I hit my "friendship crisis" several years back, when I got hit with the double or triple whammy of four of my closest friends moving out of the DC area within a couple of years (one to Pennsylvania, one to Massachusetts, one to Israel and one to Senegal), having a baby (which severely limited the time I had available to socialize), and dropping several of the activities that I had been doing before (due to the same lack of time). I was pretty depressed about it for a while. Things are better now, but not what I’d like them to be. That’s one of the reasons that we’re starting the Drop In Dinners.
In the last chapter, Paul talks a little about online friendships, and gives some examples, but I don’t think she really gets what makes them special, not just a second-rate substitute for "real life" friends. Ronni at Time Goes By wrote a terrific post about this last week. She writes:
"In my early years of reading blogs, before I started TGB, I was often astonished at how personally revealing many bloggers are. Much more so, I think, to unknown readers than most of us would be in the first few meetings with a new in-person friend.
This might be an advantage to getting to know another better; sometimes it is easier to be honest at a remove from one another."
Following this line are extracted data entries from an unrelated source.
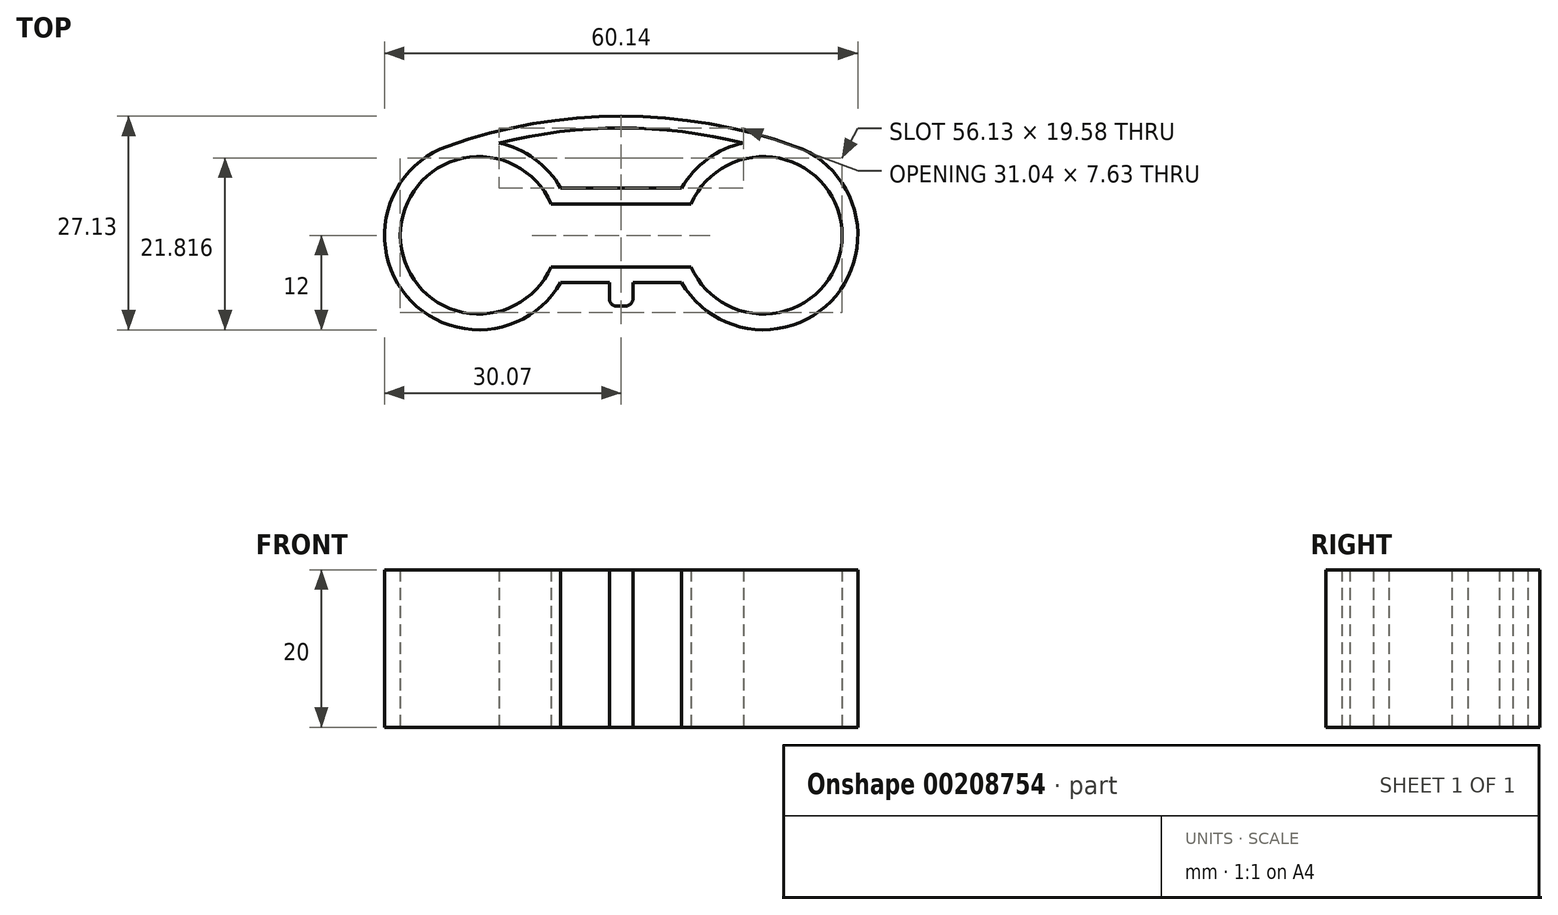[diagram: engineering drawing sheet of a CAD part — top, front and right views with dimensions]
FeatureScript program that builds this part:
annotation { "Feature Type Name" : "Feature", "Feature Type Description" : "" }
export const myFeature = defineFeature(function(context is Context, id is Id, definition is map)
    precondition{}
    {
        {
            var Q0;
            Q0=qCreatedBy(makeId("Top.planeOp"),FACE);
            var sketch = newSketch(context, id + "F0", { "sketchPlane" : qUnion([Q0])});
            skLineSegment(sketch, "E0", {"start": v(0, 4) * mm, "end": v(-8.9, 4) * mm});
            skArc(sketch, "E1", {"start": v(-8.9, 4) * mm, "mid": v(-28.07, 0) * mm, "end": v(-8.9, -4) * mm});
            skLineSegment(sketch, "E2", {"start": v(0, 4) * mm, "end": v(8.9, 4) * mm});
            skArc(sketch, "E3", {"start": v(8.9, -4) * mm, "mid": v(28.07, 0) * mm, "end": v(8.9, 4) * mm});
            skLineSegment(sketch, "E4", {"start": v(-8.9, -4) * mm, "end": v(8.9, -4) * mm});
            skPoint(sketch, "E5.start.orphan", {"position": v(-7.6, 0) * mm});
            skPoint(sketch, "E6.start.orphan", {"position": v(7.6, 0) * mm});
            skLineSegment(sketch, "E7.0", {"start": v(-7.67, -6) * mm, "end": v(7.67, -6) * mm});
            skArc(sketch, "E7.1", {"start": v(-7.67, 6) * mm, "mid": v(-30.07, 0) * mm, "end": v(-7.67, -6) * mm});
            skArc(sketch, "E7.2", {"start": v(7.67, -6) * mm, "mid": v(30.07, 0) * mm, "end": v(7.67, 6) * mm});
            skLineSegment(sketch, "E7.3", {"start": v(-1.3, 6) * mm, "end": v(7.67, 6) * mm});
            skLineSegment(sketch, "E7.4", {"start": v(-1.3, 6) * mm, "end": v(-7.67, 6) * mm});
            skPoint(sketch, "E8.end.orphan", {"position": v(0, -4) * mm});
            skArc(sketch, "E9", {"start": v(22.1, 11.3) * mm, "mid": v(0, 15.13) * mm, "end": v(-22.1, 11.3) * mm});
            skArc(sketch, "E10.0", {"start": v(15.52, 11.73) * mm, "mid": v(0, 13.63) * mm, "end": v(-15.52, 11.73) * mm});
            skSolve(sketch);
        }
        {
            var Q0;
            Q0=makeQuery(id+"F0.imprint","IMPRINT",FACE,{"disambiguationData":[TD([[makeQuery(id+"F0.imprint","IMPRINT",EDGE,{"derivedFrom":sQuery(id+"F0.wireOp",EDGE,"E0")}),-1.0]])]});
            var Q1;
            {var subQ0=sQuery(id+"F0.wireOp",EDGE,"E9");Q1=makeQuery(id+"F0.imprint","IMPRINT",FACE,{"disambiguationData":[TD([[makeQuery(id+"F0.imprint","IMPRINT",EDGE,{"derivedFrom":subQ0}),1.0]])]});}
            extrude(context, id + "F1", {"entities" : qUnion([Q0, Q1]), "depth" : 20 * mm});
        }
        {
            var Q0;
            Q0=makeQuery(id+"F1.opExtrude","SWEPT_FACE",FACE,{"disambiguationData":[OSD([sQuery(id+"F0.wireOp",EDGE,"E7.0")])]});
            var sketch = newSketch(context, id + "F2", { "sketchPlane" : qUnion([Q0])});
            skLineSegment(sketch, "E11", {"start": v(0, 20) * mm, "end": v(-1.5, 20) * mm});
            skLineSegment(sketch, "E12", {"start": v(-1.5, 20) * mm, "end": v(-1.5, 0) * mm});
            skLineSegment(sketch, "E13", {"start": v(-1.5, 0) * mm, "end": v(0, 0) * mm});
            skLineSegment(sketch, "E14", {"start": v(1.5, 20) * mm, "end": v(1.5, 0) * mm});
            skLineSegment(sketch, "E15", {"start": v(1.5, 0) * mm, "end": v(0, 0) * mm});
            skSolve(sketch);
        }
        {
            var Q0;
            {var subQ1=sQuery(id+"F2.wireOp",EDGE,"E11");Q0=makeQuery(id+"F2.imprint","IMPRINT",FACE,{"disambiguationData":[TD([[makeQuery(id+"F2.imprint","IMPRINT",EDGE,{"derivedFrom":subQ1}),-1.0]])]});}
            extrude(context, id + "F3", {"entities" : qUnion([Q0]), "operationType" : NewBodyOperationType.ADD, "depth" : 3 * mm});
        }
        {
            var Q0;
            Q0=makeQuery(id+"F3.opExtrude","CAP_EDGE",EDGE,{"disambiguationData":[OSD([sQuery(id+"F2.wireOp",EDGE,"E14")])],"isStart":false});
            var Q1;
            Q1=makeQuery(id+"F3.opExtrude","CAP_EDGE",EDGE,{"disambiguationData":[OSD([sQuery(id+"F2.wireOp",EDGE,"E12")])],"isStart":false});
            fillet(context, id + "F4", {"entities" : qUnion([Q0, Q1]), "radius" : 1 * mm, "tangentPropagation" : true, "allowEdgeOverflow" : false});
        }
    });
Exactly. I think in some ways my online friends (from email lists, conferencing systems, and blogs) have spoiled me for in-person friendships, at least in the early, awkward, getting to know you stage. I don’t have the patience for the meaningless small talk. I want people to talk about the things they’re passionate about, what rocked and what sucked about their day. And people don’t generally talk about those things with people they’ve just met. I guess I could just start doing it.